Ectomorph training tips

These people are known to have high metabolic rates, allowing their bodies to burn calories at a high rate.  If you are an ectomorph, you should take care when training to ensure you don’t over-train and get enough time for recovery and rest. More rest days have to be incorporated into your training routine. It is recommended that you avoid doing weight-training for two consecutive days. All your exercises should be short and limited to your objectives. A time limit of a maximum of one hour for each exercise should be set. You should do straight sets of 8-10 reps. Do not do any high-intensity technique that will make recovery for your next workout difficult. Also, try to avoid any cardio activity that lasts longer than usual as it can lead to muscle tears.
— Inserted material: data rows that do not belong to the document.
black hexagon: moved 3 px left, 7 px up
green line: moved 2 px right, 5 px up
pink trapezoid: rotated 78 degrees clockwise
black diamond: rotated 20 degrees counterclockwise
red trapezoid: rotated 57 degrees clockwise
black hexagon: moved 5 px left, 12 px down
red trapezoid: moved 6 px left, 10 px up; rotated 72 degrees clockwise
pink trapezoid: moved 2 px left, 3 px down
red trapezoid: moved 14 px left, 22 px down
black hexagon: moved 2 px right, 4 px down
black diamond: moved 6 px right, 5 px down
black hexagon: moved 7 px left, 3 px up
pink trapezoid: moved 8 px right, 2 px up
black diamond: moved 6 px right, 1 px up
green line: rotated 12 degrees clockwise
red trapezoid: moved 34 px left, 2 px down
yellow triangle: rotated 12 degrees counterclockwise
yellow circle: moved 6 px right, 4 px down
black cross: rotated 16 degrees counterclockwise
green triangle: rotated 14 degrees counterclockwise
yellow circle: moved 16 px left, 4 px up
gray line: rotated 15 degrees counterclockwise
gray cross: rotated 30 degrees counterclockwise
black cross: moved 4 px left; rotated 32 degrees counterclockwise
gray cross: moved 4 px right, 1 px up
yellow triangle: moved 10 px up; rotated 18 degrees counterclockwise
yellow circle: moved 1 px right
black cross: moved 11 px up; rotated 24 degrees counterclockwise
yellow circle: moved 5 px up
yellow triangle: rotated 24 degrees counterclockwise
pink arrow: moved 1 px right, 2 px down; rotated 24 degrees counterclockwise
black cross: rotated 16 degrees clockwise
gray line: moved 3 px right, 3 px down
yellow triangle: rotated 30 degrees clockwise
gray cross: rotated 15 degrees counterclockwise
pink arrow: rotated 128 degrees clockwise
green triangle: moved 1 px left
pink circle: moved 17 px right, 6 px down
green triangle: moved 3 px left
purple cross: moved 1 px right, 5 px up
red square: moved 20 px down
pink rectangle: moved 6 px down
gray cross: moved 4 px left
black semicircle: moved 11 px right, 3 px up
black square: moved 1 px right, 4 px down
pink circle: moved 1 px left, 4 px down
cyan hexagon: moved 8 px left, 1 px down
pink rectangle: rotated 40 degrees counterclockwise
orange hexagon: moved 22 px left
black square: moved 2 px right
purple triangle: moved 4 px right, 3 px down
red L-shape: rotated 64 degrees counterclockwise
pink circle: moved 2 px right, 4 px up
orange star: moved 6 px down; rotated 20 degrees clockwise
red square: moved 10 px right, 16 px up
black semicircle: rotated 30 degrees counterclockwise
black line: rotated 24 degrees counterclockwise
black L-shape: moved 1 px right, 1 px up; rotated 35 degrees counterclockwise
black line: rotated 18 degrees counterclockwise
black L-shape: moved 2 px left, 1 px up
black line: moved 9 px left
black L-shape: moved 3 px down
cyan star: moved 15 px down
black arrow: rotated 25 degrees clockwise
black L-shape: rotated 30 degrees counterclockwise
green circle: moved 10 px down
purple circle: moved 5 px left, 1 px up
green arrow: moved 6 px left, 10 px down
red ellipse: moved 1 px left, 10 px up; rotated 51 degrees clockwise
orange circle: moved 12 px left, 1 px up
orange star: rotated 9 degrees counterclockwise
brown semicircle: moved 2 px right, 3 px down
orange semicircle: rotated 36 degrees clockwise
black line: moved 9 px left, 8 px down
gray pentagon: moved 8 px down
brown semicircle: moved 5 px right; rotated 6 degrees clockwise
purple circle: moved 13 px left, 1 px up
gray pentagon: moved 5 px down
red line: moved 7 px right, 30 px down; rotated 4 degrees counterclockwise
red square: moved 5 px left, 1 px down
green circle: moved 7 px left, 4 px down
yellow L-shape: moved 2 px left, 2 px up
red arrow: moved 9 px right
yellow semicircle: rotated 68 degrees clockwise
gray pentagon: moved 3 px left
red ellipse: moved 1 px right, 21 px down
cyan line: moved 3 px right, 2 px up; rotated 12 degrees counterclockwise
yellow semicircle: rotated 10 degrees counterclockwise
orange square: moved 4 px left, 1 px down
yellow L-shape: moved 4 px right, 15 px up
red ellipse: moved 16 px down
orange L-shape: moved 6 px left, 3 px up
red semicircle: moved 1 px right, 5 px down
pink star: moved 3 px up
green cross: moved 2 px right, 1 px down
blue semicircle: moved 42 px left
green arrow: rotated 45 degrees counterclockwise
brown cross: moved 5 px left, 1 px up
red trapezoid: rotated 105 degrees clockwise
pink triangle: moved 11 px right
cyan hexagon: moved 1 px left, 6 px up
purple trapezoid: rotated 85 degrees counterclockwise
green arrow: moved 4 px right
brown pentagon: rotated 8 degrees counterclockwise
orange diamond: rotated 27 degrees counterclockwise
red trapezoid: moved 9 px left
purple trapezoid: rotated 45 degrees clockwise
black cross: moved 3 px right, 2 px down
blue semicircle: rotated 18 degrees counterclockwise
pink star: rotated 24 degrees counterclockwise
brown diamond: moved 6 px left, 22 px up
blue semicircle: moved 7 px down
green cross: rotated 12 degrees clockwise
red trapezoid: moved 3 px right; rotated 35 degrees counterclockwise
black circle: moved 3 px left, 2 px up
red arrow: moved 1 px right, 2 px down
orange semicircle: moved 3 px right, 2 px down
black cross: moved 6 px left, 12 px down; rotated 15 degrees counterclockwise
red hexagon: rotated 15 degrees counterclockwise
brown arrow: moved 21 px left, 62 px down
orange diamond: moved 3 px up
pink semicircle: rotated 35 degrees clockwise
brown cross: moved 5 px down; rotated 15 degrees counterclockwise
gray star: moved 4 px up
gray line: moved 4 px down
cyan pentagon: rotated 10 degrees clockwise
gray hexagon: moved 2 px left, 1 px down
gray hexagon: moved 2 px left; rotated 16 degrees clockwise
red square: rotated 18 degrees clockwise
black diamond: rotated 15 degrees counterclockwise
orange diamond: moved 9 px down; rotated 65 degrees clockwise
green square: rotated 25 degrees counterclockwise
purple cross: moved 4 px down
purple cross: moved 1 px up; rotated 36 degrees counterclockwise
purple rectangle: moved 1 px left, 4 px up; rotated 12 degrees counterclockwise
  1.      Heavy endomorphs

These are the complete opposite of ectomorphs. They will gain weight just by looking at junk food. They have a slow metabolism, and hence, encounter no difficulty in adding weight. If they want to reduce weight, they must be very careful what to eat while doing lots of cardio.

Endomorph training tips

Because of their slow metabolism, endomorphs will benefit a great deal from doing exercises of high intensity with more cardiovascular exercise. If you are an endomorph and you want to reduce your body fat, then have your rest periods shorter and move fast from one workout to another.  The faster you go through your exercise, the more the calories you burn. It is not recommended to go for a higher rep range, but you can go with 10-12 reps for your upper body and 12-20 reps with the lower body. Compound and isolation movements work well with endomorphs. Consider doing squats and deadlifts to increase your metabolism, burning more calories.

  1.      Perfect mesomorphs

It is usually great to have this kind of body. They have joints that are large enough for big muscles. Their metabolism is also the optimum one. It allows their bodies to gain muscles and not fat.

Mesomorph training tips

The genetic composition of mesomorphs is perfect such that they yield excellent results with whichever training method they use. Mesomorphs can train longer, do intense cardio, and still make great gains. If you are a mesomorph, the harder you work, the more spectacular your results will be. Your time limit for each exercise can go up to an hour and a half. Aim for 15-20 reps. Mesomorphs can copy what great bodybuilders have done and make progress similar to theirs.